The description provides exemplary embodiments, and is not intended to limit the scope, applicability or configuration of the disclosure. Rather, the ensuing description of the exemplary embodiments will provide those skilled in the art with an enabling description for implementing various embodiments. It is understood that various changes may be made in the function and arrangement of elements without departing from the spirit and scope as set forth in the appended claims.

Specific details are given in the description to provide a thorough understanding of the embodiments. However, it will be understood that the embodiments may be practiced without these specific details. For example, specific system components, systems, processes, and other elements of the present disclosure may be shown in schematic diagram form or omitted from illustrations in order not to obscure the embodiments in unnecessary detail. In other instances, well-known circuits, processes, components, structures, and/or techniques may be shown without unnecessary detail.

As used in this application and in the claims, the singular forms “a”, “an”, and “the” include the plural forms unless the context clearly dictates otherwise. Additionally, the term “includes” means “comprises. ” Further, the term “coupled” does not exclude the presence of intermediate elements between the coupled items.

The systems, apparatuses, and methods described herein should not be construed as limiting in any way. Instead, the present disclosure is directed toward all novel and non-obvious features and aspects of the various disclosed embodiments, alone and in various combinations and sub-combinations with one another. The disclosed systems, methods, and apparatuses are not limited to any specific aspect or feature or combinations thereof, nor do the disclosed systems, methods, and apparatuses require that any one or more specific advantages be present or problems be solved.
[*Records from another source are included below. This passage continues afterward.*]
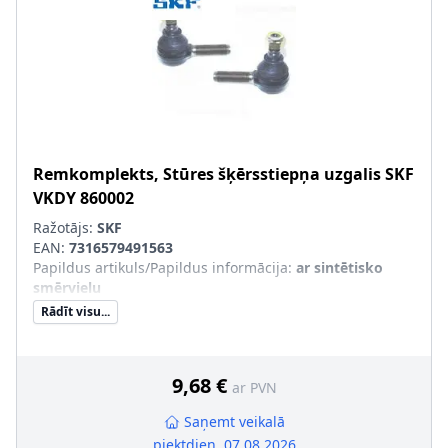
Remkomplekts, Stūres šķērsstiepņa uzgalis
SKF
VKDY 860002
Ražotājs:
SKF
EAN:
7316579491563
Papildus artikuls/Papildus informācija
:
ar sintētisko
smērvielu
Rādīt visu...
9,68 €
ar PVN
Saņemt veikalā
piektdien, 07.08.2026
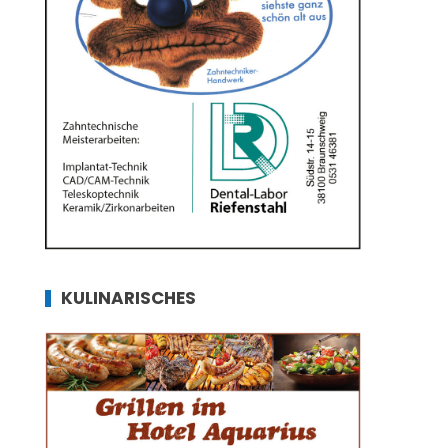
KULINARISCHES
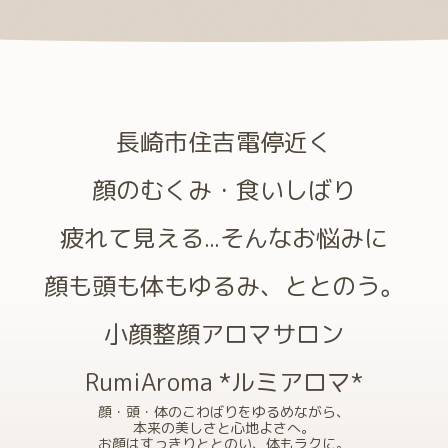
長崎市住吉電停近く
顔のむくみ・食いしばり
疲れて見える...そんなお悩みに
顔も頭も体もゆるみ、ととのう。
小顔整顔アロマサロン
RumiAroma *ルミアロマ*
顔・頭・体のこわばりをゆるめながら、
本来の美しさと心地よさへ。
お顔はすっきりととのい、体もラクに。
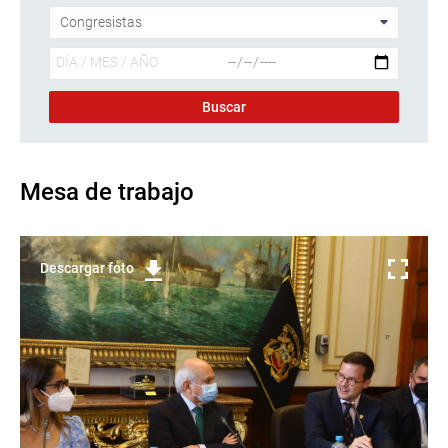
Mesa de trabajo
Descargar foto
Any theories of operation are to facilitate explanation, but the disclosed systems, methods, and apparatuses are not limited to such theories of operation.

Although the operations of some of the disclosed methods are described in a particular, sequential order for convenient presentation, it should be understood that this manner of description encompasses rearrangement, unless a particular ordering is required by specific language set forth below. For example, operations described sequentially may in some cases be rearranged or performed concurrently. Moreover, for the sake of simplicity, the attached figures may not show the various ways in which the disclosed systems, methods, and apparatuses can be used in conjunction with other systems, methods, and apparatuses. Additionally, the description sometimes uses terms like “produce” and “provide” to describe the disclosed methods. These terms are high-level abstractions of the actual operations that are performed. The actual operations that correspond to these terms will vary depending on the particular implementation and are readily discernible by one or ordinary skill in the art.